Durazo was not the only one pursued by the ghost of Villa’s head. During Emil Holmdahl’s last years, a pair of stories were published that seemed to suggest that he had finally ended up with the head. His friend Aurora Steinhauer remembered many years after the fact that when he lived in the Sheldon Hotel in El Paso, he kept something of great value in his room. Whenever he went out, he had a Yaqui guard who traveled with him watch over it. L. M. Shadbolt reported that, in 1926 or 1927, Emil was put up in the Sheldon for free, but that his food and drink were not paid for. Emil was “thirsty and low on funds” so he and Shadbolt went on a five-day bender in Ciudad Juárez.
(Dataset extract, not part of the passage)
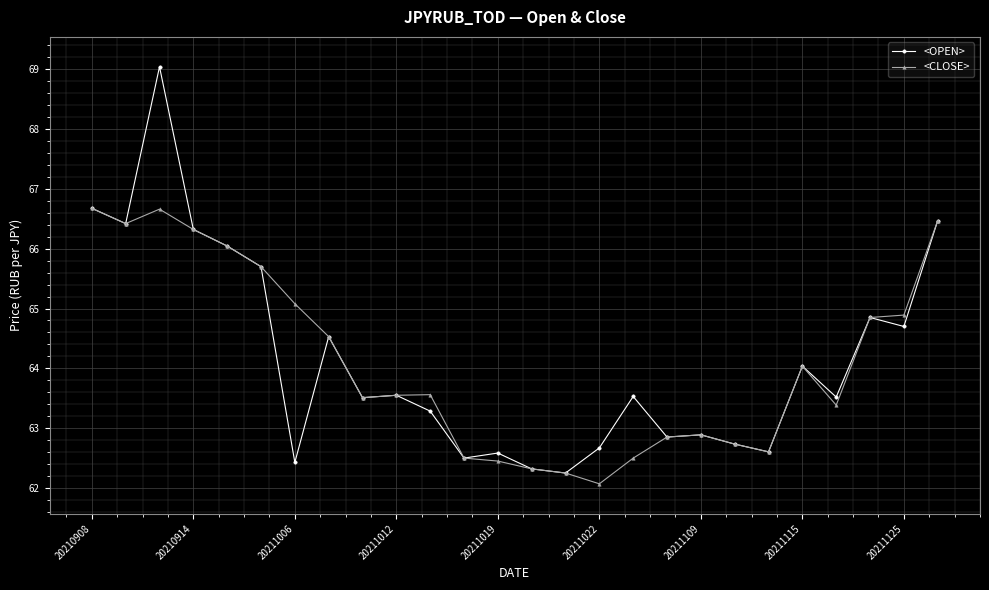

What is the value of the <CLOSE> point at the 16th from the left?

62.1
Holmdahl was carrying a bottle of Cuervo tequila in one hand and a package wrapped in paper in the other. All of a sudden, he said that he had something to show him, so he unwrapped the package and revealed Villa’s head.

The tale might have ended there. However, in recent years, a series of investigations into Yale’s Skull and Bones have suggested that Pancho Villa’s head may be among a collection of skulls kept by this secret student society. If so, Emil L. Holmdahl sold it to Frank Brophy, a Yale graduate and friend of Prescott Bush—the grandfather of George W. Bush, who was also a member of the society just like his father—for $25,000. Had Holmdahl sold them a fake head, taking advantage of the affair’s popularity? During the presidency of George W. Bush rose more demands that he return Pancho Villa’s head to Mexico; there’s even a map circulating that shows the head’s supposed location: Skull and Bones headquarters, a place called The Tomb, across from the Yale University Art Gallery.

This narrator firmly believes that Villa’s skull was deposited in the vicinity of Salaíces, buried in a Mauser 7mm ammunition box. But he also believes that this story will never come to an end and that it will go on reproducing itself through new versions. In any case, all citizens of Parral know, because they were told so as kids to scare them, that a hearse full of ghosts sometimes descends in the night to loot and plunder their city’s cemetery.

Image

Pancho Villa and onlookers, ca. 1920.